** Material provided follows **
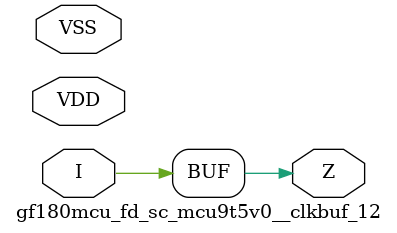
<source format=v>

module gf180mcu_fd_sc_mcu9t5v0__clkbuf_12( I, Z, VDD, VSS );
input I;
inout VDD, VSS;
output Z;

	buf MGM_BG_0( Z, I );

endmodule

</source>
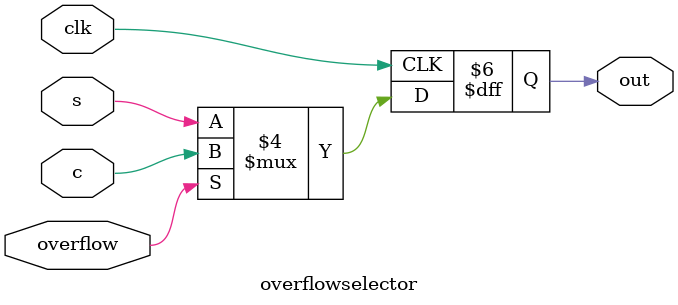
<source format=v>
module oneBitFullAdder(s,co,x,y,ci);
input x,y,ci;
output s,co;
assign co=(x&y) | (ci & (x^y));
assign s=x^y^ci;
endmodule

module threebitaddersub(a,b,c,s,cin,overflow);
input [2:0] a;
input [2:0] b;
input cin;
output [2:0] s;
output [2:0] c;
wire [2:0] cwire;
wire [2:0] acin;

output overflow;
assign acin[0]=cin^a[0];
assign acin[1]=cin^a[1];
assign acin[2]=cin^a[2];
oneBitFullAdder uut(.s(s[0]),.co(cwire[0]),.x(b[0]),.y(acin[0]),.ci(cin));
oneBitFullAdder uus(.s(s[1]),.co(cwire[1]),.x(b[1]),.y(acin[1]),.ci(cwire[0]));
oneBitFullAdder uux(.s(s[2]),.co(cwire[2]),.x(b[2]),.y(acin[2]),.ci(cwire[1]));
assign overflow = cwire[2]^cwire[1];
assign c[0]=cwire[0];
assign c[1]=cwire[1];
assign c[2]=cwire[2];
endmodule

module traffic_tb(led, sw,clk, seg, an);
input [6:0] sw;
input clk;
output [3:0] led;
wire [2:0] c;
wire overflow;
output [6:0] seg;
output [3:0] an;
threebitaddersub UUT(.a(sw[2:0]),.b(sw[5:3]),.c(c),.s(led[2:0]),.cin(sw[6]),.overflow(overflow));
overflowselector UUD(.clk(clk),.c(c[2]),.s(led[2]),.overflow(overflow),.out(led[3]));
decoder_7seg ss(.in1(led),.out1(seg),.an(an),.clk(clk));
endmodule

module overflowselector(clk, c, s, overflow, out);
input c, s, overflow;
output reg out;
input clk;
always @(posedge clk)
begin
if (overflow==1) out=c;
else out=s;
end
endmodule
//module lab5tb;
//reg [2:0] a;
//reg [2:0] b;
//reg cin;
//wire [2:0] s;
//wire [2:0] c;
//wire overflow;
//reg [3:0] final;
//threebitaddersub UUT(.a(a),.b(b),.c(c),.s(s),.cin(cin),.overflow(overflow));
//initial begin
//	a=3'b001; b=3'b100; cin=0;
//final[0]=s[0];
//final[1]=s[1];
//final[2]=s[2];
//if (overflow == 1)
//final[3]=c[2];
//else
//final[3]=s[2];
//	#10;
//	a=3'b001; b=3'b100; cin=1;
//	final[0]=s[0];
//final[1]=s[1];
//final[2]=s[2];
//if (overflow == 1)
//final[3]=c[2];
//else
//final[3]=s[2];
//	#10;
//	a=3'b011; b=3'b011; cin=0;
//	final[0]=s[0];
//final[1]=s[1];
//final[2]=s[2];
//if (overflow == 1)
//final[3]=c[2];
//else
//final[3]=s[2];
//	#10;
//	a=3'b011; b=3'b100; cin=1;
//	final[0]=s[0];
//final[1]=s[1];
//final[2]=s[2];
//if (overflow == 1)
//final[3]=c[2];
//else
//final[3]=s[2];
//	#10;
//	a=3'b101; b=3'b001; cin=0;
//	#10;
//	a=3'b101; b=3'b001; cin=1;
//	#10;
//	a=3'b111; b=3'b100; cin=0;
//	#10;
//	a=3'b111; b=3'b100; cin=1;
//	#10;
//	a=3'b101; b=3'b111; cin=0;
//	#10;
//	a=3'b101; b=3'b111; cin=1;
//	#10;
//end
//endmodule





</source>
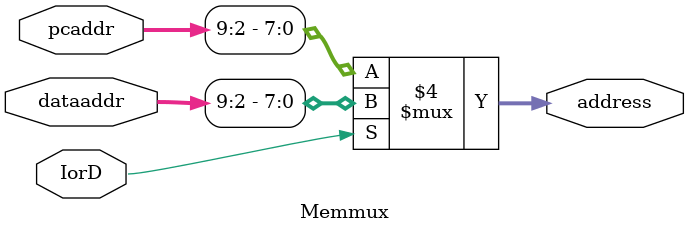
<source format=v>
`timescale 1ns / 1ps


module Memmux(
    input IorD,
    input [31:0]pcaddr,
    input [31:0]dataaddr,
    output reg [7:0]address
);
    always@(*) begin
        if(IorD == 0)
            address = pcaddr[9:2];
        else
            address = dataaddr[9:2];
    end
endmodule

</source>
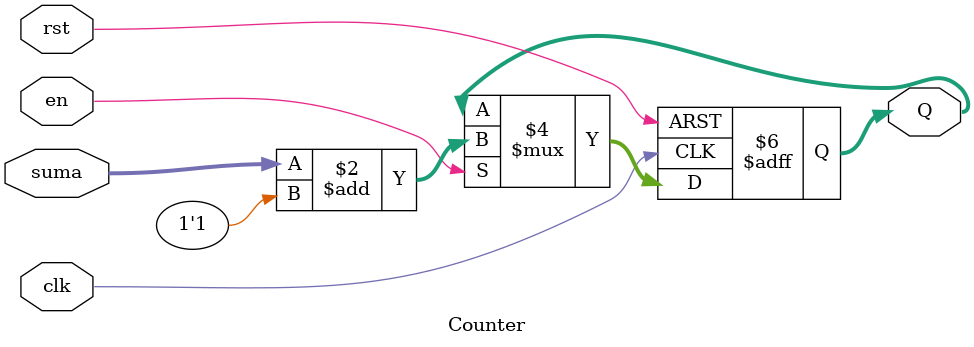
<source format=sv>
module Counter #(parameter N = 8) (input clk, rst, en,
												input [N-1:0] suma, 
												output logic [N-1:0] Q);
												

always_ff @(negedge clk or posedge rst)
	if(rst) Q = 8'h00;
	else
		if(en) Q = suma + 1'b1;

endmodule

</source>
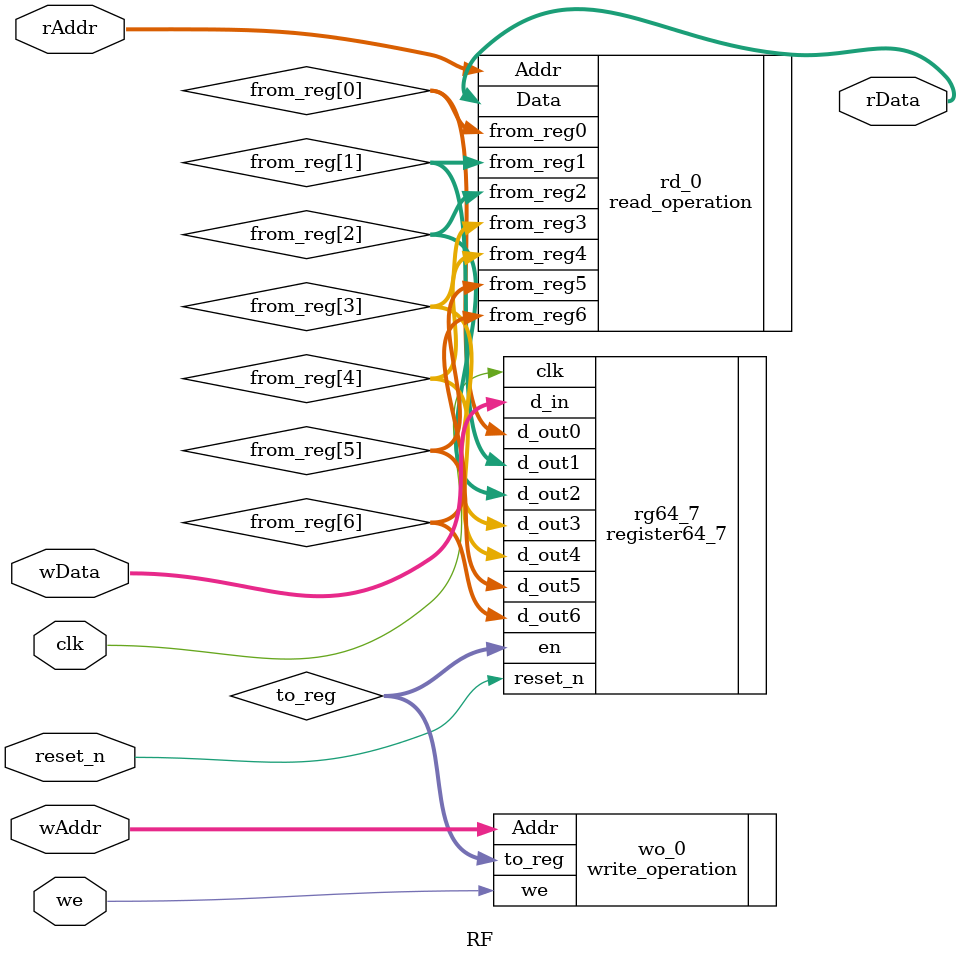
<source format=v>
module RF(clk, reset_n, wAddr, wData, we, rAddr, rData);
  input clk, reset_n;
  input we;
  input [7:0] wAddr, rAddr;
  input [63:0] wData;
  output [63:0] rData;
 
  wire [6:0] to_reg;
  wire [63:0] from_reg[6:0];
  
  //instance
  write_operation wo_0(.Addr(wAddr), .we(we), .to_reg(to_reg));
  register64_7 rg64_7(.clk(clk), .reset_n(reset_n), .en(to_reg), .d_in(wData), .d_out0(from_reg[0]), .d_out1(from_reg[1]), .d_out2(from_reg[2]), .d_out3(from_reg[3]), .d_out4(from_reg[4]), .d_out5(from_reg[5]), .d_out6(from_reg[6]));
  read_operation rd_0(.Addr(rAddr), .Data(rData), .from_reg0(from_reg[0]), .from_reg1(from_reg[1]), .from_reg2(from_reg[2]), .from_reg3(from_reg[3]), .from_reg4(from_reg[4]), .from_reg5(from_reg[5]), .from_reg6(from_reg[6]));
  
endmodule

</source>
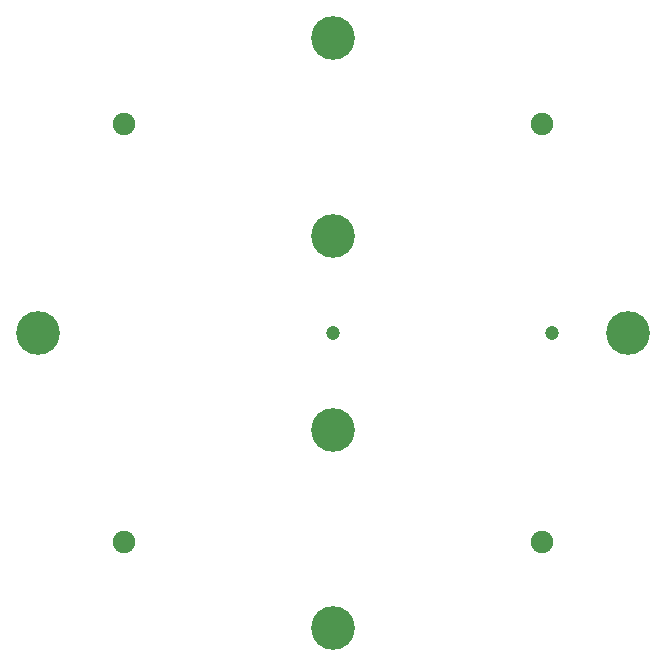
<source format=gts>
%FSTAX23Y23*%
%MOIN*%
%SFA1B1*%

%IPPOS*%
%ADD11C,0.145800*%
%ADD12C,0.074930*%
%ADD13C,0.047370*%
%LNstator-1*%
%LPD*%
G54D11*
X0389Y03419D03*
X02905Y03095D03*
X0389Y04079D03*
X04874Y03095D03*
X0389Y0211D03*
Y0277D03*
G54D12*
X04585Y02399D03*
X03194D03*
Y0379D03*
X04585D03*
G54D13*
X04618Y03095D03*
X0389D03*
M02*
</source>
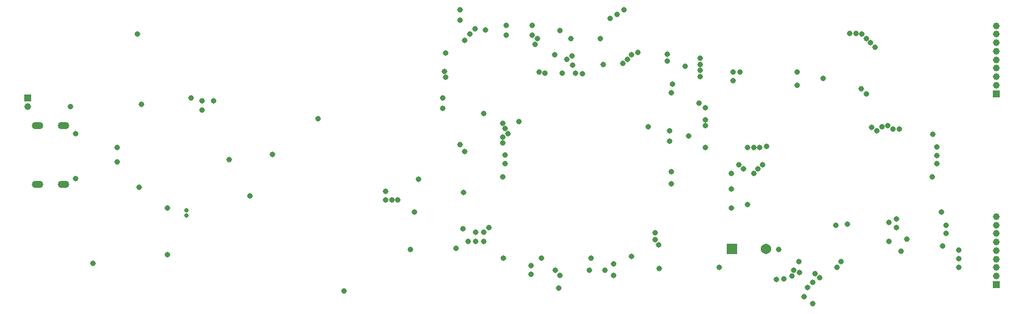
<source format=gbr>
%TF.GenerationSoftware,Altium Limited,Altium Designer,25.8.1 (18)*%
G04 Layer_Color=16711935*
%FSLAX45Y45*%
%MOMM*%
%TF.SameCoordinates,7B3F40D8-49BE-4A82-B445-1243D3C56F15*%
%TF.FilePolarity,Negative*%
%TF.FileFunction,Soldermask,Bot*%
%TF.Part,Single*%
G01*
G75*
%TA.AperFunction,ComponentPad*%
%ADD69C,1.00000*%
%ADD70C,1.54060*%
%ADD71R,1.54060X1.54060*%
%ADD72R,1.00000X1.00000*%
G04:AMPARAMS|DCode=73|XSize=1.1mm|YSize=1.7mm|CornerRadius=0.55mm|HoleSize=0mm|Usage=FLASHONLY|Rotation=270.000|XOffset=0mm|YOffset=0mm|HoleType=Round|Shape=RoundedRectangle|*
%AMROUNDEDRECTD73*
21,1,1.10000,0.60000,0,0,270.0*
21,1,0.00000,1.70000,0,0,270.0*
1,1,1.10000,-0.30000,0.00000*
1,1,1.10000,-0.30000,0.00000*
1,1,1.10000,0.30000,0.00000*
1,1,1.10000,0.30000,0.00000*
%
%ADD73ROUNDEDRECTD73*%
%TA.AperFunction,ViaPad*%
%ADD104C,0.80320*%
%ADD105C,0.64000*%
D69*
X17259300Y6561200D02*
D03*
X17259300Y6311200D02*
D03*
Y6436200D02*
D03*
X3053800Y8675100D02*
D03*
X17259300Y6186200D02*
D03*
Y9114600D02*
D03*
Y7061200D02*
D03*
Y6811200D02*
D03*
Y9864600D02*
D03*
Y9239600D02*
D03*
Y9614600D02*
D03*
X17259300Y9364600D02*
D03*
X17259300Y8989600D02*
D03*
Y6936200D02*
D03*
Y6686200D02*
D03*
Y9489600D02*
D03*
Y9739600D02*
D03*
D70*
X13880016Y6583703D02*
D03*
D71*
X13379636D02*
D03*
D72*
X17259300Y8864600D02*
D03*
Y6061200D02*
D03*
X3053800Y8800100D02*
D03*
D73*
X3576600Y8394675D02*
D03*
Y7530675D02*
D03*
X3196600Y8394675D02*
D03*
Y7530675D02*
D03*
D104*
X3683000Y8674100D02*
D03*
X16713200Y6565900D02*
D03*
Y6438900D02*
D03*
Y6311900D02*
D03*
X14566901Y5778500D02*
D03*
X10960100Y9372600D02*
D03*
X11036300Y9423400D02*
D03*
X9182100Y9105900D02*
D03*
X9169400Y9194800D02*
D03*
X13373100Y7188200D02*
D03*
Y7467600D02*
D03*
Y7696200D02*
D03*
X13500101Y9182100D02*
D03*
X8666808Y6578600D02*
D03*
X15836900Y8343900D02*
D03*
X9398000Y8115300D02*
D03*
X15951199Y6731000D02*
D03*
X15862300Y6553200D02*
D03*
X12915900Y9118600D02*
D03*
X11785600Y9309100D02*
D03*
X12255500Y6819900D02*
D03*
X10261600Y8458200D02*
D03*
X13614400Y7239000D02*
D03*
Y8077200D02*
D03*
X15671800Y8394700D02*
D03*
X10096500Y8280400D02*
D03*
X15430499Y8369300D02*
D03*
X12153900Y8382000D02*
D03*
X13830299Y7823200D02*
D03*
X13893800Y8089900D02*
D03*
X14566901Y6096000D02*
D03*
X14147800Y6146800D02*
D03*
X10845800Y6007100D02*
D03*
X14439900Y5880100D02*
D03*
X10439400Y6210300D02*
D03*
Y6337300D02*
D03*
X13398500Y9182100D02*
D03*
Y9055100D02*
D03*
X12915900Y9207500D02*
D03*
X11849100Y9372600D02*
D03*
X15748000Y8343900D02*
D03*
X10020300Y8229600D02*
D03*
X14719299Y9093200D02*
D03*
X12700000Y9271000D02*
D03*
X12496800Y8877300D02*
D03*
X11451500Y9677400D02*
D03*
X11493500Y9296400D02*
D03*
X12496800Y7543800D02*
D03*
X12471400Y8166100D02*
D03*
X9766300Y9804400D02*
D03*
X10782300Y9436100D02*
D03*
X9740900Y8572500D02*
D03*
X9461500Y8013700D02*
D03*
X15074899Y6946900D02*
D03*
X12306300Y6642100D02*
D03*
X14071600Y6578600D02*
D03*
X13195300Y6311900D02*
D03*
X12319000Y6299200D02*
D03*
X9448800Y7416800D02*
D03*
X9436100Y6883400D02*
D03*
X11315700Y6451600D02*
D03*
X9334500Y6591300D02*
D03*
X10591800Y6451600D02*
D03*
X10033000D02*
D03*
X9182100Y9461500D02*
D03*
X9144000Y8801100D02*
D03*
Y8648700D02*
D03*
X7315200Y8496300D02*
D03*
X4660900Y9740900D02*
D03*
X5778500Y8763000D02*
D03*
X4724400Y8712200D02*
D03*
X6642100Y7975600D02*
D03*
X8788400Y7607300D02*
D03*
X8724900Y7124700D02*
D03*
X7696200Y5969000D02*
D03*
X3759200Y8280400D02*
D03*
X4368800Y8077200D02*
D03*
X6007100Y7899400D02*
D03*
X4368800Y7861300D02*
D03*
X3759200Y7620000D02*
D03*
X4013200Y6375400D02*
D03*
X15506700Y8318500D02*
D03*
X10020300Y8432800D02*
D03*
X15354300Y8864600D02*
D03*
X13550900Y7759700D02*
D03*
X11912552Y9436012D02*
D03*
X15798801Y6896100D02*
D03*
X12915900Y9296400D02*
D03*
X15798801Y7023100D02*
D03*
X14986000Y6400800D02*
D03*
X14363699D02*
D03*
X13766800Y7759700D02*
D03*
X13792200Y8077200D02*
D03*
X15684500Y6692900D02*
D03*
X12509500Y9004300D02*
D03*
X12750800Y8242300D02*
D03*
X12471400Y8318500D02*
D03*
X15684500Y6972300D02*
D03*
X14909801Y6934200D02*
D03*
X12496800Y7721600D02*
D03*
X11912600Y6477000D02*
D03*
X11518900Y6273800D02*
D03*
X10795000D02*
D03*
X11290300D02*
D03*
X5448300Y8801100D02*
D03*
X6311900Y7366000D02*
D03*
X4686300Y7493000D02*
D03*
X5105400Y7188200D02*
D03*
Y6502400D02*
D03*
X14922501Y6311900D02*
D03*
X14287500Y6273800D02*
D03*
X11645900Y6197600D02*
D03*
X10858500D02*
D03*
X14376401Y6235700D02*
D03*
X14605000Y6223000D02*
D03*
X15582899Y8382000D02*
D03*
X10058400Y8356600D02*
D03*
X14033501Y6134100D02*
D03*
X14490700Y6019800D02*
D03*
X10020300Y8140700D02*
D03*
X15278101Y8940800D02*
D03*
X13487399Y7823200D02*
D03*
X13703300Y7696200D02*
D03*
Y8077200D02*
D03*
X12001500Y9474200D02*
D03*
X12915900Y9385300D02*
D03*
X14338300Y8991600D02*
D03*
Y9182100D02*
D03*
X14668500Y6159500D02*
D03*
X14262100Y6184900D02*
D03*
X16332201Y8267700D02*
D03*
X11049000Y9283700D02*
D03*
X15354300Y9677400D02*
D03*
X12433300Y9347200D02*
D03*
X16384425Y7834474D02*
D03*
X16459200Y7124700D02*
D03*
X12992101Y8661400D02*
D03*
X9512300Y6692900D02*
D03*
X9817100Y6896100D02*
D03*
X10553700Y9182100D02*
D03*
X16526700Y6811200D02*
D03*
X12992101Y8394700D02*
D03*
X9740900Y6692900D02*
D03*
Y6832600D02*
D03*
X9461500Y9652000D02*
D03*
X11798300Y10096500D02*
D03*
X10858500Y9791700D02*
D03*
X12433300Y9448800D02*
D03*
X16386426Y7959474D02*
D03*
X11645900Y6362700D02*
D03*
X9398000Y10096500D02*
D03*
Y9944100D02*
D03*
X10452100Y9867900D02*
D03*
Y9728200D02*
D03*
X15290800Y9740900D02*
D03*
X8483600Y7302500D02*
D03*
X10058400Y7835900D02*
D03*
X10496395Y9594695D02*
D03*
X11019700Y9677400D02*
D03*
X10528300D02*
D03*
X9613900Y9817100D02*
D03*
X11595100Y9969500D02*
D03*
X12255500Y6718300D02*
D03*
X10020300Y7645400D02*
D03*
X10642600Y9169400D02*
D03*
X16388426Y8084474D02*
D03*
X15201900Y9753600D02*
D03*
X9626600Y6692900D02*
D03*
Y6832600D02*
D03*
X8394700Y7302500D02*
D03*
X10058400Y7962900D02*
D03*
X10071100Y9867900D02*
D03*
Y9728200D02*
D03*
X11087100Y9169400D02*
D03*
X15417799Y9613900D02*
D03*
X11188700Y9156700D02*
D03*
X15481300Y9550400D02*
D03*
X16524699Y6936200D02*
D03*
X12992101Y8483600D02*
D03*
X16471899Y6629400D02*
D03*
X12992101Y8077200D02*
D03*
X10896600Y9169400D02*
D03*
X15113000Y9753600D02*
D03*
X16319501Y7645400D02*
D03*
X12903200Y8724900D02*
D03*
X9537700Y9740900D02*
D03*
X11696700Y10033000D02*
D03*
X8305800Y7302500D02*
D03*
Y7429500D02*
D03*
X5613400Y8623300D02*
D03*
Y8763000D02*
D03*
D105*
X5384800Y7072000D02*
D03*
X5384800Y7152000D02*
D03*
%TF.MD5,7e5a564fbb87fefdbb4d498917c135b3*%
M02*

</source>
** End of Material provided **
__Instructions to follow__.
Repeat the data above starting at the line with "X12255500Y6718300D02*" and ending at its last line, exactly, with no other lines.

__Finished task__.
X12255500Y6718300D02*
D03*
X10020300Y7645400D02*
D03*
X10642600Y9169400D02*
D03*
X16388426Y8084474D02*
D03*
X15201900Y9753600D02*
D03*
X9626600Y6692900D02*
D03*
Y6832600D02*
D03*
X8394700Y7302500D02*
D03*
X10058400Y7962900D02*
D03*
X10071100Y9867900D02*
D03*
Y9728200D02*
D03*
X11087100Y9169400D02*
D03*
X15417799Y9613900D02*
D03*
X11188700Y9156700D02*
D03*
X15481300Y9550400D02*
D03*
X16524699Y6936200D02*
D03*
X12992101Y8483600D02*
D03*
X16471899Y6629400D02*
D03*
X12992101Y8077200D02*
D03*
X10896600Y9169400D02*
D03*
X15113000Y9753600D02*
D03*
X16319501Y7645400D02*
D03*
X12903200Y8724900D02*
D03*
X9537700Y9740900D02*
D03*
X11696700Y10033000D02*
D03*
X8305800Y7302500D02*
D03*
Y7429500D02*
D03*
X5613400Y8623300D02*
D03*
Y8763000D02*
D03*
D105*
X5384800Y7072000D02*
D03*
X5384800Y7152000D02*
D03*
%TF.MD5,7e5a564fbb87fefdbb4d498917c135b3*%
M02*

</source>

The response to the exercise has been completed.